Li Z Y, Possin D E, Milam A H
Department of Ophthalmology, University of Washington, Seattle.
Ophthalmology. 1995 May;102(5):805-16. doi: 10.1016/s0161-6420(95)30953-0.
To evaluate bone spicule pigmentation, a fundus feature in retinitis pigmentosa (RP) formed by migration of pigment-containing cells to perivascular sites in the inner retina.
The authors performed light and electron microscopy, including immunocytochemistry, on the retinas from ten patients with RP and five normal donors.
The pigment-containing cells in regions of bone spicule pigmentation were derived from the retinal pigment epithelium (RPE). The translocated cells were remarkably polarized with a number of specializations characteristic of RPE cells in situ, but they did not contain lipofuscin granules and were not immunoreactive for cellular retinaldehyde-binding protein. The cells were linked by junctional complexes and formed epithelial layers around retinal vessels and next to the inner limiting membrane. Adjacent Müller cell processes contained glial fibrillary acidic protein-positive filaments and formed microvilli and intermediate junctions, resembling those in the external limiting membrane. Vascular endothelial cells adjacent to the translocated RPE cells were thin and fenestrated, resembling the choriocapillaris, and were separated from the pigmented cells by a layer of extracellular matrix similar in organization to Bruch membrane. Thickening of the matrix layer caused narrowing and occlusion of the vascular lumina.

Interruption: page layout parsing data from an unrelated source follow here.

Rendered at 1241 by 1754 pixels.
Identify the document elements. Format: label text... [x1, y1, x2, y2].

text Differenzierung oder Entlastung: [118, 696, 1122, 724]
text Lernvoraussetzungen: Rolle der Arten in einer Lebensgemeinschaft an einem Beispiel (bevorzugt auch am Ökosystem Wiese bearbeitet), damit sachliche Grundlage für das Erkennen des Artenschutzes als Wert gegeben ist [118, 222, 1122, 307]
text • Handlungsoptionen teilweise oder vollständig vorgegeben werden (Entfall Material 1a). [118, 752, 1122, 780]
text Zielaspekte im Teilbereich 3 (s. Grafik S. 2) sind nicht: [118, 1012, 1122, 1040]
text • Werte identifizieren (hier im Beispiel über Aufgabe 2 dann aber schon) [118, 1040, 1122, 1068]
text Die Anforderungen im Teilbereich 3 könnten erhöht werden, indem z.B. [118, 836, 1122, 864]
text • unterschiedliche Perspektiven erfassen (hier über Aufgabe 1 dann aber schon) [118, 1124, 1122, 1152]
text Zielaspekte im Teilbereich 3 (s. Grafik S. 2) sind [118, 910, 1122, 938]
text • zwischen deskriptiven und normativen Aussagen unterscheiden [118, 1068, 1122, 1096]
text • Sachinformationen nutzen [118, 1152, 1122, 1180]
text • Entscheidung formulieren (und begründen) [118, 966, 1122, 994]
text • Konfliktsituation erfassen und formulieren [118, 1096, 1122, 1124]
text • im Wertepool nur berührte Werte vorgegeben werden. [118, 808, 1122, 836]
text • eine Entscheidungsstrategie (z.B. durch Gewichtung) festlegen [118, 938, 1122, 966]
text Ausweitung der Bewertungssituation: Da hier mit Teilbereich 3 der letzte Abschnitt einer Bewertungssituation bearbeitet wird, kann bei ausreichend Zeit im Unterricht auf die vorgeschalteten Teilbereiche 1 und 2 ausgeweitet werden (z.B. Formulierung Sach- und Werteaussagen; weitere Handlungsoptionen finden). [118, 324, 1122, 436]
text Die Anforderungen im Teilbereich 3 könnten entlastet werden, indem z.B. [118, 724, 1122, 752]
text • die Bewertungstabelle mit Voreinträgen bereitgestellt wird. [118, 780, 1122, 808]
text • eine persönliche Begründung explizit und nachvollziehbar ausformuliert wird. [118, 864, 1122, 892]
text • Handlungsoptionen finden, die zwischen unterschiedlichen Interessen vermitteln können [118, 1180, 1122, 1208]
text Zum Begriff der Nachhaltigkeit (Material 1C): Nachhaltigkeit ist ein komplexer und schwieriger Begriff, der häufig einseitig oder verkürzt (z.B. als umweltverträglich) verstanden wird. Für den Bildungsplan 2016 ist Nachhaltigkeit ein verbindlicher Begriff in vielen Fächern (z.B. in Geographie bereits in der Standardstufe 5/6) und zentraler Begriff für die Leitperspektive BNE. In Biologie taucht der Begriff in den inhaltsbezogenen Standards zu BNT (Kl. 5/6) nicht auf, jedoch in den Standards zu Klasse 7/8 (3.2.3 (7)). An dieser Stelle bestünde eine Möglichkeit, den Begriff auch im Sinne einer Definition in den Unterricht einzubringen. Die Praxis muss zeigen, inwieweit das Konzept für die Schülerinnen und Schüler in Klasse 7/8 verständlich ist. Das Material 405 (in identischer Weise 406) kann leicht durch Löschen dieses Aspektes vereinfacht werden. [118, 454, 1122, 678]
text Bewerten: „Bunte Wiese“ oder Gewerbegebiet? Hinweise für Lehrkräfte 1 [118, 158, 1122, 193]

The lack of lipofuscin granules and cellular retinaldehyde-binding protein immunoreactivity in the translocated RPE cells is probably related to the loss of photoreceptors. The development of fenestrations in the endothelial cells correlates with the leakiness of retinal vessels to fluorescein observed in some cases of RP. Narrowing and occlusion of vascular lumina by thickening of the surrounding layer of extracellular matrix may contribute to the loss of inner retinal neurons found in RP. These changes in the RPE, blood vessels, glia, and inner neurons warrant consideration in designing therapies to restore vision to degenerate retinas.
评估骨针状色素沉着,这是视网膜色素变性(RP)中的一种眼底特征,由含色素细胞迁移至视网膜内层的血管周围部位形成。
作者对10例RP患者和5名正常供体的视网膜进行了光学显微镜和电子显微镜检查,包括免疫细胞化学检查。
骨针状色素沉着区域的含色素细胞来源于视网膜色素上皮(RPE)。迁移的细胞明显极化,具有一些原位RPE细胞特有的特化结构,但它们不含脂褐素颗粒,对细胞视黄醛结合蛋白无免疫反应性。细胞通过连接复合体相连,围绕视网膜血管并在内界膜旁形成上皮层。相邻的Müller细胞突起含有胶质纤维酸性蛋白阳性细丝,并形成微绒毛和中间连接,类似于外界膜中的结构。与迁移的RPE细胞相邻的血管内皮细胞薄且有窗孔,类似于脉络膜毛细血管,并且通过一层组织类似于Bruch膜的细胞外基质与色素细胞分隔开。基质层增厚导致血管腔狭窄和闭塞。
迁移的RPE细胞中缺乏脂褐素颗粒和细胞视黄醛结合蛋白免疫反应性可能与光感受器的丧失有关。内皮细胞窗孔的形成与某些RP病例中观察到的视网膜血管对荧光素的渗漏相关。周围细胞外基质层增厚导致血管腔狭窄和闭塞可能是RP中视网膜内层神经元丧失的原因。RPE、血管、神经胶质和内层神经元的这些变化在设计恢复退化视网膜视力的治疗方法时值得考虑。